Background: Intraoperative seizures are rarely reported in extracranial surgeries, especially in patients with no known history of seizures. We report a case of new onset status epilepticus in a patient undergoing spine surgery under total intravenous general anesthesia.
Case Description: A 60-year-old male with history of hypertension, anxiety, and biopsy proven prostate cancer, initially presented with progressive lower extremity numbness and weakness. His work up on admission included an MRI of his spine showing a pathologic compression fracture of T7 with an infiltrating epidural tumor causing moderate compression of the spinal cord. Patient was scheduled for T7 laminectomy, transpedicular decompression, and T5-T9 posterior lumbar interspinal fusion. The surgical team planned to monitor SSEPs and MEPs, therefore a total intravenous anesthetic was planned. Premedication with Midazolam was given prior to transport to the operating room. General anesthesia was induced with Fentanyl, Lidocaine, Propofol, and Succinylcholine. Patient was intubated and mechanically ventilated with tidal volumes of 500 ml and end tidal CO2 values of 32-34 mmHg. Total intravenous anesthesia was started with Propofol and Remifentanil. Immediately post-incision, propofol was uptitrated to 150 mcg/kg/min and remifentanil was increased to 0.3 mcg/kg/min and then to 0.4 mcg/kg/min. Patient tolerated incision well and remained stable for the beginning portions of the procedure. Approximately 90 minutes after induction of anesthesia, patient started showing seizure activity on EEG. No visible convulsions were noted. Additional propofol bolus was given along with Midazolam. Seizure activity persisted, so further antiepileptics of Phenytoin and Levetiracetam were given. No medications administered were able to place the patient into burst suppression. A decision was made to start pentobarbital and burst suppression was finally achieved. Discussion with the surgical team occurred and the procedure was aborted. Patient was transferred to the neurosurgical ICU and placed on continuous EEG. MRI brain with contrast was completed to investigate etiology of seizures and showed at least 5 small enhancing foci in the cerebrum and cerebellum. Patient remained on midazolam drip for 5 days along with multiple antiepileptics. Once seizure activity diminished, midazolam was fully weaned. Patient awoke and was extubated 6 days post procedure. He was transitioned to hospice care.

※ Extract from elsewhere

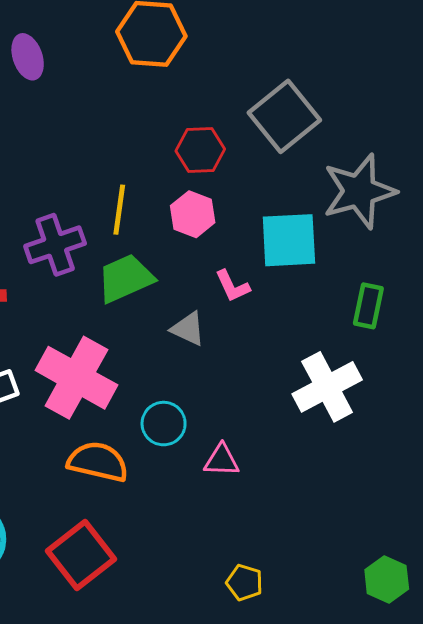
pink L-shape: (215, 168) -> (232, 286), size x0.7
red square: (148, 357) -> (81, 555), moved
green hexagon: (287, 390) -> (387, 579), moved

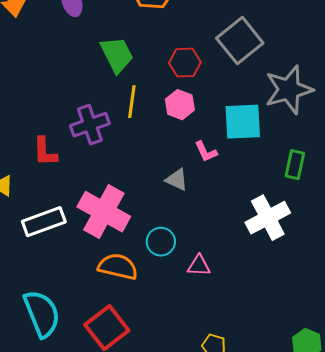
green trapezoid: (125, 278) -> (117, 55), moved, turned 87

Discussion: While intraoperative seizures under general anesthesia are a rare occurrence, prompt diagnosis and treatment are prudent to avoid long term neurological complications. Preoperative evaluation should focus on risk factors for neurologic sequelae. In this patient, with known metastatic cancer, no preoperative brain imaging was completed. The likely etiology of his seizure activity was his later discovered brain metastases. The treatment of status epilepticus intraoperatively should focus on burst suppression. In this case, both propofol and midazolam were not sufficient. Treatment was escalated to add further antiepileptic agents, with pentobarbital finally placing patient into burst suppression. The immediate recognition and treatment of his seizure activity enabled full recovery from seizures and no apparent neurologic deficits upon awakening.